Find the line that contains "Express Open Tilting", then repeat it and each line after it to the end of the records, exactly.

[SUPPLIED MATERIAL]

_ _ _ _

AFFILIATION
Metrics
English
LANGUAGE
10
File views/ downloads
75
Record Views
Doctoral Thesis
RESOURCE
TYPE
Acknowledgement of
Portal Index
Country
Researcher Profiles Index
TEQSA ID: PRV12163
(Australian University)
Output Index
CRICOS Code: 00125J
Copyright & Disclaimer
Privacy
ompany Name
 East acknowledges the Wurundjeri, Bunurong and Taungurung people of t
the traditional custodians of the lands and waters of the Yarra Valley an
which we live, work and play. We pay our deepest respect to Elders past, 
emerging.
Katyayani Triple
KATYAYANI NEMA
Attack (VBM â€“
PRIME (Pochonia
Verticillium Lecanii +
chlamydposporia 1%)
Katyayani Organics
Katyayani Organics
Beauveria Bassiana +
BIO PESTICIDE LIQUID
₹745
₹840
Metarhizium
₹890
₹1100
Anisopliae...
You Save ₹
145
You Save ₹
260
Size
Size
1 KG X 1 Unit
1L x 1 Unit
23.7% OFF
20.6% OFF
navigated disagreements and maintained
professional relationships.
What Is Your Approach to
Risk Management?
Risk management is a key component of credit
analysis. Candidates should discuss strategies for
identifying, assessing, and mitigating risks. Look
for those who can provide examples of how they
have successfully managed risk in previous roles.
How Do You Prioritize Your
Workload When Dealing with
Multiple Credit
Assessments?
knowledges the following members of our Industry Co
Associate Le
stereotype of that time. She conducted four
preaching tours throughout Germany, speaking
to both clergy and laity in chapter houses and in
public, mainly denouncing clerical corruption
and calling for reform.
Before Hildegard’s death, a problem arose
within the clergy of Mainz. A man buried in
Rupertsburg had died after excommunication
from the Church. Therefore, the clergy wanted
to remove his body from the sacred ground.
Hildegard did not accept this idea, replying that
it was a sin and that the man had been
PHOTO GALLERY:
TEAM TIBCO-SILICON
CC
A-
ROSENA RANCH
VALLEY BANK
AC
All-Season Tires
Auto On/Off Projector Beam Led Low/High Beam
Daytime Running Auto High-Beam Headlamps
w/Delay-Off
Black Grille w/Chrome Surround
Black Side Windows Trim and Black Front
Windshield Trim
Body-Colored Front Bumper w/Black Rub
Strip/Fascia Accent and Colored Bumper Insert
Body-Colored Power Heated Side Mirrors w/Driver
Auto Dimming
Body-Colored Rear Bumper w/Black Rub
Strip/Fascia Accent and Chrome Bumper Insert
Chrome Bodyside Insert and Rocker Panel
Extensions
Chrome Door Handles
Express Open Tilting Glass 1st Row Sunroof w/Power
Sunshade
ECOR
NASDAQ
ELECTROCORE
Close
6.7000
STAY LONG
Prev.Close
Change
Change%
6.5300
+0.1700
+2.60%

_ _ _ _

[PROBLEM SOLUTION]
Express Open Tilting Glass 1st Row Sunroof w/Power
Sunshade
ECOR
NASDAQ
ELECTROCORE
Close
6.7000
STAY LONG
Prev.Close
Change
Change%
6.5300
+0.1700
+2.60%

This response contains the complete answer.